── Trecho selecionado

O líder norte-coreano Kim Jong Un teria escolhido sua filha adolescente, Kim Ju Ae, como sua herdeira, de acordo com a agência de espionagem da Coreia do Sul, enquanto em outros desenvolvimentos internacionais, um alto funcionário antitruste dos EUA renunciou em meio a tensões, o México enviou ajuda humanitária a Cuba, ativistas ousados foram às ruas da Venezuela e as autoridades canadenses investigaram a casa de um suspeito de tiroteio em escola.
O Serviço Nacional de Inteligência (NIS) da Coreia do Sul informou aos legisladores na quinta-feira que Kim Jong Un selecionou sua filha, que se acredita ter 13 anos, como sua sucessora. O NIS citou sua crescente presença em eventos oficiais, incluindo uma visita a Pequim em setembro, como um fator em sua avaliação, de acordo com a BBC World.

────

[O que fazer]
A. Transcreva da notícia acima tudo o que vai de "O líder norte-coreano" até "a BBC World.".
B. Segundo a notícia acima, que idade se acredita que tenha a filha de Kim Jong Un?

── Dados fornecidos

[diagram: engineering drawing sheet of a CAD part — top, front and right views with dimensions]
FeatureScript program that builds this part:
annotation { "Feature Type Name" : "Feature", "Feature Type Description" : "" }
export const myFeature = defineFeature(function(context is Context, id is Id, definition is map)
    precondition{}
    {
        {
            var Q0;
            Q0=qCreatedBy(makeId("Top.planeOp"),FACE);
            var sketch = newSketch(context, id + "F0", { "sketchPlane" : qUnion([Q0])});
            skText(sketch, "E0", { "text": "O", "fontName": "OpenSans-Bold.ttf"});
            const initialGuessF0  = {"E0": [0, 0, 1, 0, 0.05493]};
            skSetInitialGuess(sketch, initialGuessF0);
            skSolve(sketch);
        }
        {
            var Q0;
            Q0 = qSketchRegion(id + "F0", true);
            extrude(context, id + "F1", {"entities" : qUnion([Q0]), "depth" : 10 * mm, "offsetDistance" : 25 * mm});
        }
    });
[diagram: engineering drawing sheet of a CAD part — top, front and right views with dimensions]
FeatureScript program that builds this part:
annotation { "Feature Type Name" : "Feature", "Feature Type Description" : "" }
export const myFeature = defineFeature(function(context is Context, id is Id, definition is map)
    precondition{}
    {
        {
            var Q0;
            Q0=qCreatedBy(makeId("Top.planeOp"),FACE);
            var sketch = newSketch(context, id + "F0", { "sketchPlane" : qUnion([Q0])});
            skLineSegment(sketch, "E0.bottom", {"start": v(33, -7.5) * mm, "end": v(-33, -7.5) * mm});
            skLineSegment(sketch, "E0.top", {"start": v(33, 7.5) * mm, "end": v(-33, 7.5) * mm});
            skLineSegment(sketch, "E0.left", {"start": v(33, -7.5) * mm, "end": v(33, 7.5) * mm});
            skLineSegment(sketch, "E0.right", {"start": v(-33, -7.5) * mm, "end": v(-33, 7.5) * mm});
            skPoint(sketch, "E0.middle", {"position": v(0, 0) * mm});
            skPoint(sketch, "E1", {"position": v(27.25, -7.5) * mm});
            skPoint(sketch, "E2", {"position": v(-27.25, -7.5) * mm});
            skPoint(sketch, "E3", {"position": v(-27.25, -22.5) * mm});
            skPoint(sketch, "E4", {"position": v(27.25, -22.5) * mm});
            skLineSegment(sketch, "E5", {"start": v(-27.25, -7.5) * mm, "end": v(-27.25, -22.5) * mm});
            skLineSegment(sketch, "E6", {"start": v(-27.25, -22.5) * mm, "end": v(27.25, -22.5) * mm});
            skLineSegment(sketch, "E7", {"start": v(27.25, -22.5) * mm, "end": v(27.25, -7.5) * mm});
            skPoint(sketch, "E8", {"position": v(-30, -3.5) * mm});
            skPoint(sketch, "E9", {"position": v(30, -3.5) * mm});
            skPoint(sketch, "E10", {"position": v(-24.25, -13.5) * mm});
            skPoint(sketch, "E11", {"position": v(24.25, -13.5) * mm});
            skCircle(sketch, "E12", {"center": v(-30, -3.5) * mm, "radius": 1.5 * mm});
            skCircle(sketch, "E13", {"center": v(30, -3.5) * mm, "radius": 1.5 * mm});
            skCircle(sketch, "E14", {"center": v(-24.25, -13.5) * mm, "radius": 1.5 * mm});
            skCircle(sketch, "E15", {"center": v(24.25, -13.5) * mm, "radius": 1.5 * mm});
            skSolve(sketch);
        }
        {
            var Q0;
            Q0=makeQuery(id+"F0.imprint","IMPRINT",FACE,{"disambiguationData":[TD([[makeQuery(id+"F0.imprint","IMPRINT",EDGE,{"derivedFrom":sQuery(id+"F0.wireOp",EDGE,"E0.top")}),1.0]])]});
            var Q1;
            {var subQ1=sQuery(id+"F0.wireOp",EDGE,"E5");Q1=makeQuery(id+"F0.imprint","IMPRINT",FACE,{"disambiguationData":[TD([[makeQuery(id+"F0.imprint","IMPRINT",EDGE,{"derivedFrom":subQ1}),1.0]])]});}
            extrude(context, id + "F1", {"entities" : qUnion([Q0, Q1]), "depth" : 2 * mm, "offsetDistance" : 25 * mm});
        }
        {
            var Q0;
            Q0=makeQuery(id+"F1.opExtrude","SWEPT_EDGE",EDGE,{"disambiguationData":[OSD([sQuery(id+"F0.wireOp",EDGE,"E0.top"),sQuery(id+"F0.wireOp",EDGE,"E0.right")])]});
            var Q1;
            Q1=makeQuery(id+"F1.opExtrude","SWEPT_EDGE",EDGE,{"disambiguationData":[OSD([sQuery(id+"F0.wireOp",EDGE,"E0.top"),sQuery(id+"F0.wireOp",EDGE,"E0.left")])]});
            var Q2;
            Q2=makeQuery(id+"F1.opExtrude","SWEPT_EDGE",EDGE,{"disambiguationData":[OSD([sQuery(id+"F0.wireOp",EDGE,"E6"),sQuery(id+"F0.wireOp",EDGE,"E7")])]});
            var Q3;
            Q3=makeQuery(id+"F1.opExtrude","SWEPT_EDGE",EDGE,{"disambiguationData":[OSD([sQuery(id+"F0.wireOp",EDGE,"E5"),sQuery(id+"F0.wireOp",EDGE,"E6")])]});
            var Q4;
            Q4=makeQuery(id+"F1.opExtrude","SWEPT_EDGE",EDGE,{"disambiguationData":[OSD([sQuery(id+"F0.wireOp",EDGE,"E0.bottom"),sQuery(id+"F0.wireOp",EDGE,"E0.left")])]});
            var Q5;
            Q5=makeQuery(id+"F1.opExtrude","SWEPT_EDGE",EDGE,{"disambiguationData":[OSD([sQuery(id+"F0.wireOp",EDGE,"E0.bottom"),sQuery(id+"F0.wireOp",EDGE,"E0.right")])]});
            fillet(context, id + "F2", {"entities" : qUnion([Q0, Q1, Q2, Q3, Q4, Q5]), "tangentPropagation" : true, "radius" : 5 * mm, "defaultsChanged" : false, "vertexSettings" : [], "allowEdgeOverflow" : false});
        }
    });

────

[Respostas do exercício]
A.
O líder norte-coreano Kim Jong Un teria escolhido sua filha adolescente, Kim Ju Ae, como sua herdeira, de acordo com a agência de espionagem da Coreia do Sul, enquanto em outros desenvolvimentos internacionais, um alto funcionário antitruste dos EUA renunciou em meio a tensões, o México enviou ajuda humanitária a Cuba, ativistas ousados foram às ruas da Venezuela e as autoridades canadenses investigaram a casa de um suspeito de tiroteio em escola.
O Serviço Nacional de Inteligência (NIS) da Coreia do Sul informou aos legisladores na quinta-feira que Kim Jong Un selecionou sua filha, que se acredita ter 13 anos, como sua sucessora. O NIS citou sua crescente presença em eventos oficiais, incluindo uma visita a Pequim em setembro, como um fator em sua avaliação, de acordo com a BBC World.

B. Acredita-se que ela tenha 13 anos.